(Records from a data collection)
=== Begin Enclosure ===
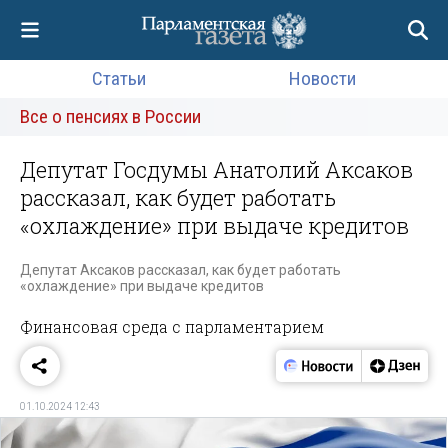
Статьи
Новости
Все о пенсиях в России
Депутат Госдумы Анатолий Аксаков
рассказал, как будет работать
«охлаждение» при выдаче кредитов
Депутат Аксаков рассказал, как будет работать
«охлаждение» при выдаче кредитов
Финансовая среда с парламентарием
01.10.2024 12:43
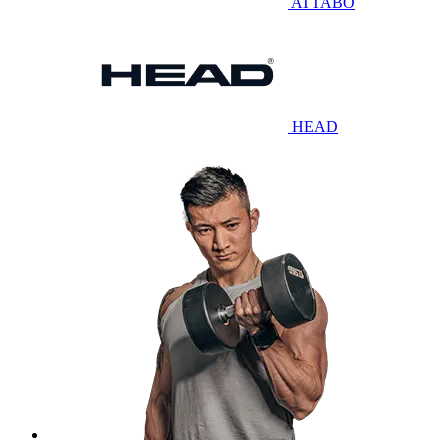
ATTABO
HEAD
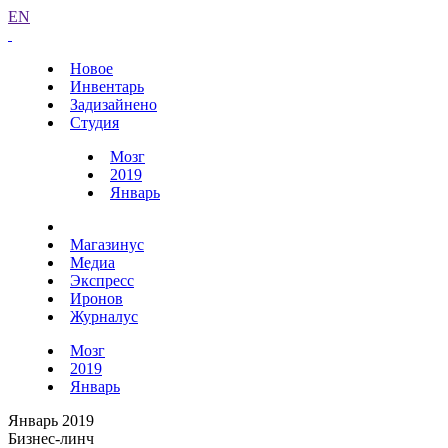
EN
Новое
Инвентарь
Задизайнено
Студия
Мозг
2019
Январь
Магазинус
Медиа
Экспресс
Иронов
Журналус
Мозг
2019
Январь
Январь 2019
Бизнес-линч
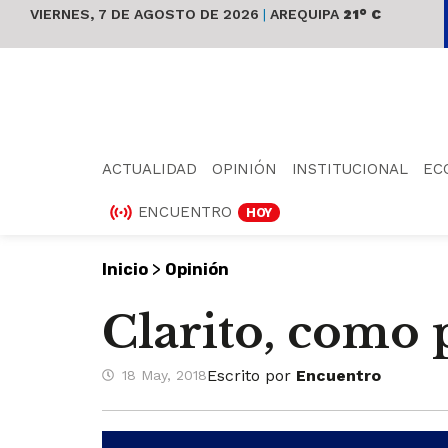
VIERNES, 7 DE AGOSTO DE 2026
|
AREQUIPA
21° C
ACTUALIDAD
OPINIÓN
INSTITUCIONAL
EC
ENCUENTRO
HOY
>
Inicio
Opinión
Clarito, como
Escrito por
Encuentro
18 May, 2018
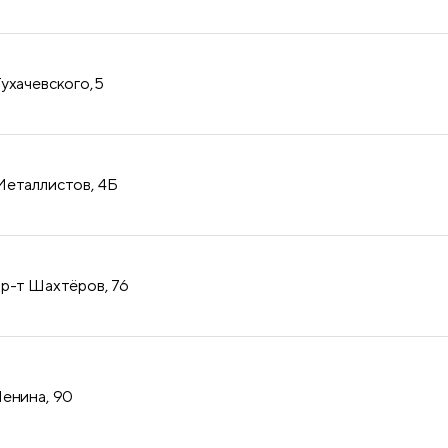
Тухачевского,5
Металлистов, 4Б
пр-т Шахтёров, 76
Ленина, 90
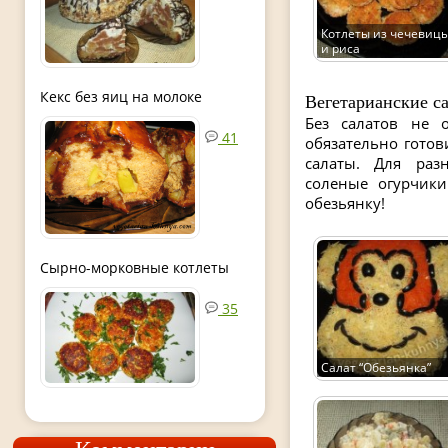
Котлеты из чечевиц
и риса
Кекс без яиц на молоке
Вегетарианские с
Без салатов не 
41
обязательно гото
салаты. Для раз
соленые огурчики
обезьянку!
Сырно-морковные котлеты
35
Салат “Обезьянка”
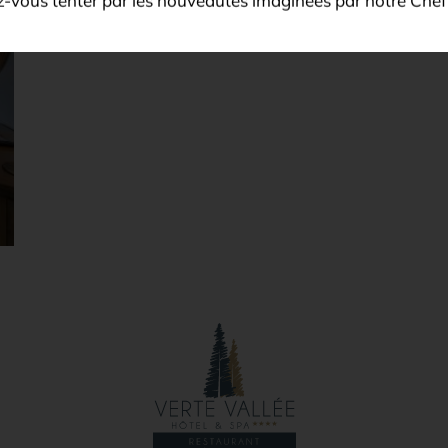
ez-vous tenter par les nouveautés imaginées par notre Chef 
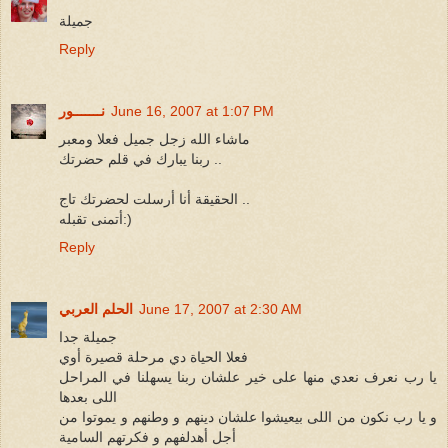
جميلة
Reply
June 16, 2007 at 1:07 PM
نـــــــور
ماشاء الله زجل جميل فعلا ومعبر
ربنا يبارك في قلم حضرتك ..
الحقيقة أنا أرسلت لحضرتك تاج ..
أتمنى تقبله:)
Reply
June 17, 2007 at 2:30 AM
الحلم العربي
جميلة جدا
فعلا الحياة دي مرحلة قصيرة أوي
يا رب نعرف نعدي منها على خير علشان ربنا يسهلنا في المراحل
اللى بعدها
و يا رب نكون من اللى بيعيشوا علشان دينهم و وطنهم و يموتوا من
أجل أهدلفهم و فكرتهم السامية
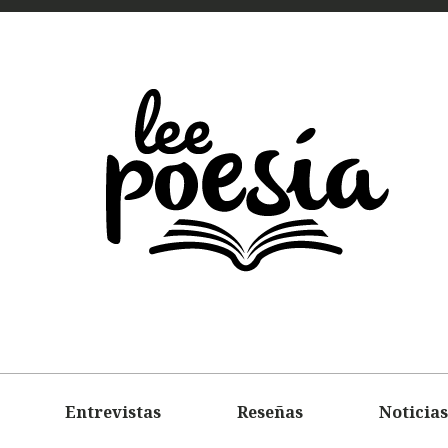
LEE
POEMAS
ENTREVIS
Entrevistas
Reseñas
Noticias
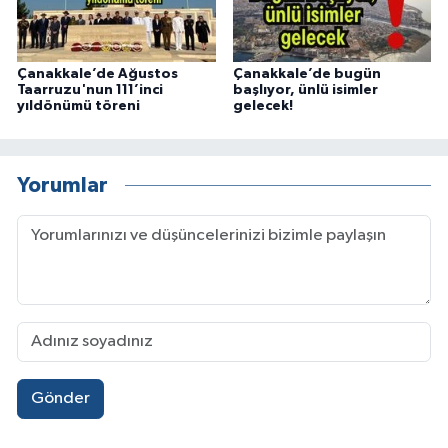
Çanakkale’de Ağustos
Çanakkale’de bugün
Taarruzu'nun 111’inci
başlıyor, ünlü isimler
yıldönümü töreni
gelecek!
Yorumlar
Gönder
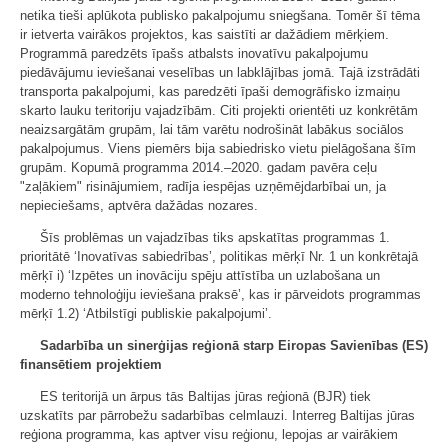
netika tieši aplūkota publisko pakalpojumu sniegšana. Tomēr šī tēma
ir ietverta vairākos projektos, kas saistīti ar dažādiem mērķiem.
Programmā paredzēts īpašs atbalsts inovatīvu pakalpojumu
piedāvājumu ieviešanai veselības un labklājības jomā. Tajā izstrādāti
transporta pakalpojumi, kas paredzēti īpaši demogrāfisko izmaiņu
skarto lauku teritoriju vajadzībām. Citi projekti orientēti uz konkrētām
neaizsargātām grupām, lai tām varētu nodrošināt labākus sociālos
pakalpojumus. Viens piemērs bija sabiedrisko vietu pielāgošana šīm
grupām. Kopumā programma 2014.–2020. gadam pavēra ceļu
"zaļākiem" risinājumiem, radīja iespējas uzņēmējdarbībai un, ja
nepieciešams, aptvēra dažādas nozares.
Šīs problēmas un vajadzības tiks apskatītas programmas 1.
prioritātē ‘Inovatīvas sabiedrības’, politikas mērķī Nr. 1 un konkrētajā
mērķī i) ‘Izpētes un inovāciju spēju attīstība un uzlabošana un
moderno tehnoloģiju ieviešana praksē’, kas ir pārveidots programmas
mērķī 1.2) ‘Atbilstīgi publiskie pakalpojumi’.
Sadarbība un sinerģijas reģionā starp Eiropas Savienības (ES)
finansētiem projektiem
ES teritorijā un ārpus tās Baltijas jūras reģionā (BJR) tiek
uzskatīts par pārrobežu sadarbības celmlauzi. Interreg Baltijas jūras
reģiona programma, kas aptver visu reģionu, lepojas ar vairākiem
=== End Enclosure ===
== Aim of the task ==
Pull out each line of the records holding the string "اللى".

== Written solution ==
اللى بعدها
و يا رب نكون من اللى بيعيشوا علشان دينهم و وطنهم و يموتوا من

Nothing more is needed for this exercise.